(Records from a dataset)
================================

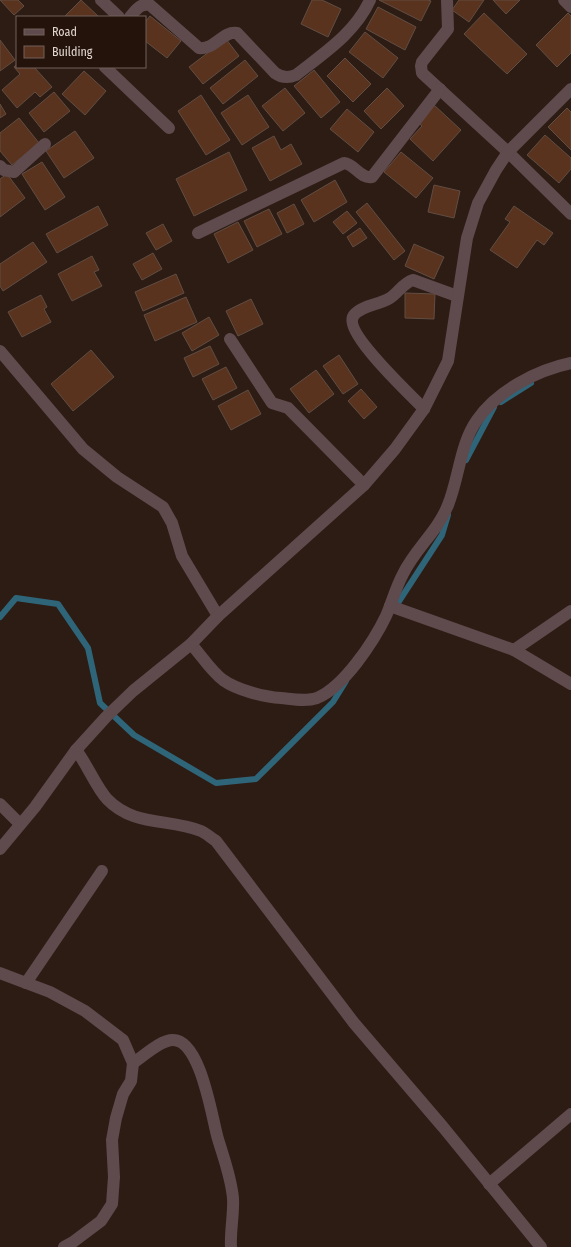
<svg xmlns="http://www.w3.org/2000/svg" width="571" height="1247" viewBox="0 0 571 1247" font-family="'Fira Sans Condensed',sans-serif">
	<rect width="100%" height="100%" fill="#2d1c14"/>
	<g fill="none" stroke-linecap="round" stroke-linejoin="round">
		<g stroke="#2f6579" stroke-width="6">
			<polyline points="501,402 531,383"/>
			<polyline points="466,460 494,407"/>
			<polyline points="394,609 442,535 448,515"/>
			<polyline points="0,617 16,598 58,604 88,648 100,703 134,735 216,783 256,779 333,702 346,681"/>
		</g>
	</g>
	<g fill="#5a331e" stroke="#604d43">
		<polygon points="0,0 18,0 24,6 14,15"/>
		<polygon points="81,0 99,17 64,17"/>
		<polygon points="312,0 322,0 341,9 328,37 301,24"/>
		<polygon points="379,0 428,0 431,1 421,21"/>
		<polygon points="459,0 484,0 469,22 452,10"/>
		<polygon points="493,0 520,0 506,14"/>
		<polygon points="378,7 416,27 405,50 366,29"/>
		<polygon points="484,13 527,54 507,74 464,34"/>
		<polygon points="568,13 571,16 571,53 557,67 536,45"/>
		<polygon points="150,16 181,41 167,58 145,41 145,22"/>
		<polygon points="365,32 398,58 383,78 349,52"/>
		<polygon points="226,39 239,56 203,84 189,67"/>
		<polygon points="0,40 15,60 0,71"/>
		<polygon points="345,58 371,84 353,102 327,76"/>
		<polygon points="245,60 258,76 223,104 210,88"/>
		<polygon points="17,64 17,67 34,67 52,87 40,97 35,92 17,108 2,90 20,74 14,67"/>
		<polygon points="314,70 340,102 321,118 294,86"/>
		<polygon points="84,71 106,91 85,115 62,94"/>
		<polygon points="285,88 305,113 283,131 262,106"/>
		<polygon points="387,88 404,106 381,129 364,111"/>
		<polygon points="54,92 70,111 44,132 29,113"/>
		<polygon points="201,95 230,140 206,155 178,111"/>
		<polygon points="248,95 269,127 242,145 221,113"/>
		<polygon points="0,104 6,114 0,118"/>
		<polygon points="434,105 461,130 433,161 410,139 422,126 418,122"/>
		<polygon points="567,108 571,112 571,150 548,127"/>
		<polygon points="347,109 374,132 358,152 330,129"/>
		<polygon points="19,118 39,143 12,165 0,151 0,133"/>
		<polygon points="75,131 94,158 64,178 46,151"/>
		<polygon points="545,135 571,158 571,169 559,183 527,155"/>
		<polygon points="274,136 281,150 291,144 302,164 270,181 252,148"/>
		<polygon points="229,152 247,190 194,216 176,179"/>
		<polygon points="401,152 433,178 416,198 384,172"/>
		<polygon points="42,162 65,197 45,210 22,174"/>
		<polygon points="7,174 25,198 0,217 0,179"/>
		<polygon points="335,180 347,202 314,222 301,200"/>
		<polygon points="434,185 460,191 454,218 428,212"/>
		<polygon points="367,203 405,251 394,260 356,212"/>
		<polygon points="294,204 304,224 287,233 277,213"/>
		<polygon points="98,206 108,225 57,253 46,234"/>
		<polygon points="514,206 553,233 544,245 537,240 517,268 490,250 510,222 505,219"/>
		<polygon points="269,209 282,234 257,247 244,221"/>
		<polygon points="347,211 357,223 343,234 333,222"/>
		<polygon points="238,222 253,250 228,263 214,234"/>
		<polygon points="163,224 172,241 156,250 146,233"/>
		<polygon points="360,228 367,238 353,247 347,237"/>
		<polygon points="33,242 47,262 3,291 0,286 0,264"/>
		<polygon points="414,244 444,257 434,279 405,266"/>
		<polygon points="153,253 162,269 142,280 133,264"/>
		<polygon points="92,256 99,270 94,272 102,286 72,301 58,274"/>
		<polygon points="176,274 184,293 143,311 135,292"/>
		<polygon points="405,293 435,294 434,319 405,318"/>
		<polygon points="41,295 47,307 44,309 51,322 22,337 8,312"/>
		<polygon points="186,297 197,322 155,341 144,315"/>
		<polygon points="251,299 263,324 238,336 226,311"/>
		<polygon points="209,317 219,335 192,351 182,333"/>
		<polygon points="210,346 219,364 193,377 184,358"/>
		<polygon points="91,350 114,377 73,411 51,384"/>
		<polygon points="339,355 358,384 343,394 323,366"/>
		<polygon points="226,367 237,388 213,400 202,379"/>
		<polygon points="316,370 334,394 309,413 290,389"/>
		<polygon points="361,389 377,407 364,419 348,401"/>
		<polygon points="248,390 261,414 231,430 218,406"/>
	</g>
	<g fill="none" stroke-linecap="round" stroke-linejoin="round">
		<g stroke="#5f4a4d" stroke-width="12">
			<polyline points="101,0 119,17"/>
			<polyline points="447,0 448,29 422,62 421,66 422,73 508,152 571,214"/>
			<polyline points="564,0 571,7"/>
			<path d="M130,17C136,10 140,3 150,5L199,48C215,50 222,31 237,33L275,73C282,78 289,78 296,75C324,53 355,33 370,0"/>
			<polyline points="105,67 169,128"/>
			<polyline points="0,166 4,170 14,172 45,144"/>
			<path d="M198,233L344,163C355,164 360,179 372,177L440,89"/>
			<polyline points="230,339 272,403 288,408 364,485"/>
			<polyline points="0,351 83,449 117,477 163,507 172,523 182,556 218,616"/>
			<path d="M424,409C412,396 341,331 354,315C362,305 379,305 390,298C398,293 403,283 413,280L457,296"/>
			<polyline points="390,606 514,650 571,684"/>
			<path d="M191,644C201,655 211,671 223,680C237,690 264,697 281,698C292,699 306,702 317,698C344,687 374,641 386,616C392,602 396,587 403,574C415,549 438,531 448,505C459,478 460,444 477,420C497,391 537,370 571,363"/>
			<polyline points="514,650 571,611"/>
			<path d="M76,750C87,764 96,787 107,799C134,827 168,818 201,831C206,833 211,838 216,841L354,1023L443,1127L541,1247"/>
			<polyline points="0,804 20,824"/>
			<polyline points="0,849 35,807 76,750 106,717 133,691 191,644 218,616 364,485 395,449 424,409 448,361 467,238 478,203 496,170 508,152 571,89"/>
			<polyline points="0,973 50,992 85,1011 123,1040 133,1063 131,1081 123,1094 116,1118 112,1140 114,1177 112,1204 101,1221 73,1242 64,1247"/>
			<polyline points="26,983 102,871"/>
			<path d="M133,1063C144,1056 160,1040 173,1040C201,1040 212,1119 218,1139C224,1159 231,1177 233,1198C234,1214 230,1231 231,1247"/>
			<polyline points="489,1184 571,1114"/>
		</g>
	</g>
	<rect x="16" y="16" width="130" height="52" fill="#23130b" stroke="#70615a"/>
	<rect x="24" y="29" width="20" height="6" fill="#5f4a4d" stroke="#70615a"/>
	<text x="52" y="36" font-size="12" fill="#e3d7d1">Road</text>
	<rect x="24" y="46" width="20" height="12" fill="#5a331e" stroke="#70615a"/>
	<text x="52" y="56" font-size="12" fill="#e3d7d1">Building</text>
</svg>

================================

* **EXERCISE**
You need to copy every entry exactly, taking out only the pictures.

* **SOLUTION FOR THIS TASK**
<svg xmlns="http://www.w3.org/2000/svg" width="571" height="1247" viewBox="0 0 571 1247" font-family="'Fira Sans Condensed',sans-serif">
	<rect width="100%" height="100%" fill="#2d1c14"/>
	<g fill="none" stroke-linecap="round" stroke-linejoin="round">
		<g stroke="#2f6579" stroke-width="6">
			<polyline points="501,402 531,383"/>
			<polyline points="466,460 494,407"/>
			<polyline points="394,609 442,535 448,515"/>
			<polyline points="0,617 16,598 58,604 88,648 100,703 134,735 216,783 256,779 333,702 346,681"/>
		</g>
	</g>
	<g fill="#5a331e" stroke="#604d43">
		<polygon points="0,0 18,0 24,6 14,15"/>
		<polygon points="81,0 99,17 64,17"/>
		<polygon points="312,0 322,0 341,9 328,37 301,24"/>
		<polygon points="379,0 428,0 431,1 421,21"/>
		<polygon points="459,0 484,0 469,22 452,10"/>
		<polygon points="493,0 520,0 506,14"/>
		<polygon points="378,7 416,27 405,50 366,29"/>
		<polygon points="484,13 527,54 507,74 464,34"/>
		<polygon points="568,13 571,16 571,53 557,67 536,45"/>
		<polygon points="150,16 181,41 167,58 145,41 145,22"/>
		<polygon points="365,32 398,58 383,78 349,52"/>
		<polygon points="226,39 239,56 203,84 189,67"/>
		<polygon points="0,40 15,60 0,71"/>
		<polygon points="345,58 371,84 353,102 327,76"/>
		<polygon points="245,60 258,76 223,104 210,88"/>
		<polygon points="17,64 17,67 34,67 52,87 40,97 35,92 17,108 2,90 20,74 14,67"/>
		<polygon points="314,70 340,102 321,118 294,86"/>
		<polygon points="84,71 106,91 85,115 62,94"/>
		<polygon points="285,88 305,113 283,131 262,106"/>
		<polygon points="387,88 404,106 381,129 364,111"/>
		<polygon points="54,92 70,111 44,132 29,113"/>
		<polygon points="201,95 230,140 206,155 178,111"/>
		<polygon points="248,95 269,127 242,145 221,113"/>
		<polygon points="0,104 6,114 0,118"/>
		<polygon points="434,105 461,130 433,161 410,139 422,126 418,122"/>
		<polygon points="567,108 571,112 571,150 548,127"/>
		<polygon points="347,109 374,132 358,152 330,129"/>
		<polygon points="19,118 39,143 12,165 0,151 0,133"/>
		<polygon points="75,131 94,158 64,178 46,151"/>
		<polygon points="545,135 571,158 571,169 559,183 527,155"/>
		<polygon points="274,136 281,150 291,144 302,164 270,181 252,148"/>
		<polygon points="229,152 247,190 194,216 176,179"/>
		<polygon points="401,152 433,178 416,198 384,172"/>
		<polygon points="42,162 65,197 45,210 22,174"/>
		<polygon points="7,174 25,198 0,217 0,179"/>
		<polygon points="335,180 347,202 314,222 301,200"/>
		<polygon points="434,185 460,191 454,218 428,212"/>
		<polygon points="367,203 405,251 394,260 356,212"/>
		<polygon points="294,204 304,224 287,233 277,213"/>
		<polygon points="98,206 108,225 57,253 46,234"/>
		<polygon points="514,206 553,233 544,245 537,240 517,268 490,250 510,222 505,219"/>
		<polygon points="269,209 282,234 257,247 244,221"/>
		<polygon points="347,211 357,223 343,234 333,222"/>
		<polygon points="238,222 253,250 228,263 214,234"/>
		<polygon points="163,224 172,241 156,250 146,233"/>
		<polygon points="360,228 367,238 353,247 347,237"/>
		<polygon points="33,242 47,262 3,291 0,286 0,264"/>
		<polygon points="414,244 444,257 434,279 405,266"/>
		<polygon points="153,253 162,269 142,280 133,264"/>
		<polygon points="92,256 99,270 94,272 102,286 72,301 58,274"/>
		<polygon points="176,274 184,293 143,311 135,292"/>
		<polygon points="405,293 435,294 434,319 405,318"/>
		<polygon points="41,295 47,307 44,309 51,322 22,337 8,312"/>
		<polygon points="186,297 197,322 155,341 144,315"/>
		<polygon points="251,299 263,324 238,336 226,311"/>
		<polygon points="209,317 219,335 192,351 182,333"/>
		<polygon points="210,346 219,364 193,377 184,358"/>
		<polygon points="91,350 114,377 73,411 51,384"/>
		<polygon points="339,355 358,384 343,394 323,366"/>
		<polygon points="226,367 237,388 213,400 202,379"/>
		<polygon points="316,370 334,394 309,413 290,389"/>
		<polygon points="361,389 377,407 364,419 348,401"/>
		<polygon points="248,390 261,414 231,430 218,406"/>
	</g>
	<g fill="none" stroke-linecap="round" stroke-linejoin="round">
		<g stroke="#5f4a4d" stroke-width="12">
			<polyline points="101,0 119,17"/>
			<polyline points="447,0 448,29 422,62 421,66 422,73 508,152 571,214"/>
			<polyline points="564,0 571,7"/>
			<path d="M130,17C136,10 140,3 150,5L199,48C215,50 222,31 237,33L275,73C282,78 289,78 296,75C324,53 355,33 370,0"/>
			<polyline points="105,67 169,128"/>
			<polyline points="0,166 4,170 14,172 45,144"/>
			<path d="M198,233L344,163C355,164 360,179 372,177L440,89"/>
			<polyline points="230,339 272,403 288,408 364,485"/>
			<polyline points="0,351 83,449 117,477 163,507 172,523 182,556 218,616"/>
			<path d="M424,409C412,396 341,331 354,315C362,305 379,305 390,298C398,293 403,283 413,280L457,296"/>
			<polyline points="390,606 514,650 571,684"/>
			<path d="M191,644C201,655 211,671 223,680C237,690 264,697 281,698C292,699 306,702 317,698C344,687 374,641 386,616C392,602 396,587 403,574C415,549 438,531 448,505C459,478 460,444 477,420C497,391 537,370 571,363"/>
			<polyline points="514,650 571,611"/>
			<path d="M76,750C87,764 96,787 107,799C134,827 168,818 201,831C206,833 211,838 216,841L354,1023L443,1127L541,1247"/>
			<polyline points="0,804 20,824"/>
			<polyline points="0,849 35,807 76,750 106,717 133,691 191,644 218,616 364,485 395,449 424,409 448,361 467,238 478,203 496,170 508,152 571,89"/>
			<polyline points="0,973 50,992 85,1011 123,1040 133,1063 131,1081 123,1094 116,1118 112,1140 114,1177 112,1204 101,1221 73,1242 64,1247"/>
			<polyline points="26,983 102,871"/>
			<path d="M133,1063C144,1056 160,1040 173,1040C201,1040 212,1119 218,1139C224,1159 231,1177 233,1198C234,1214 230,1231 231,1247"/>
			<polyline points="489,1184 571,1114"/>
		</g>
	</g>
	<rect x="16" y="16" width="130" height="52" fill="#23130b" stroke="#70615a"/>
	<rect x="24" y="29" width="20" height="6" fill="#5f4a4d" stroke="#70615a"/>
	<text x="52" y="36" font-size="12" fill="#e3d7d1">Road</text>
	<rect x="24" y="46" width="20" height="12" fill="#5a331e" stroke="#70615a"/>
	<text x="52" y="56" font-size="12" fill="#e3d7d1">Building</text>
</svg>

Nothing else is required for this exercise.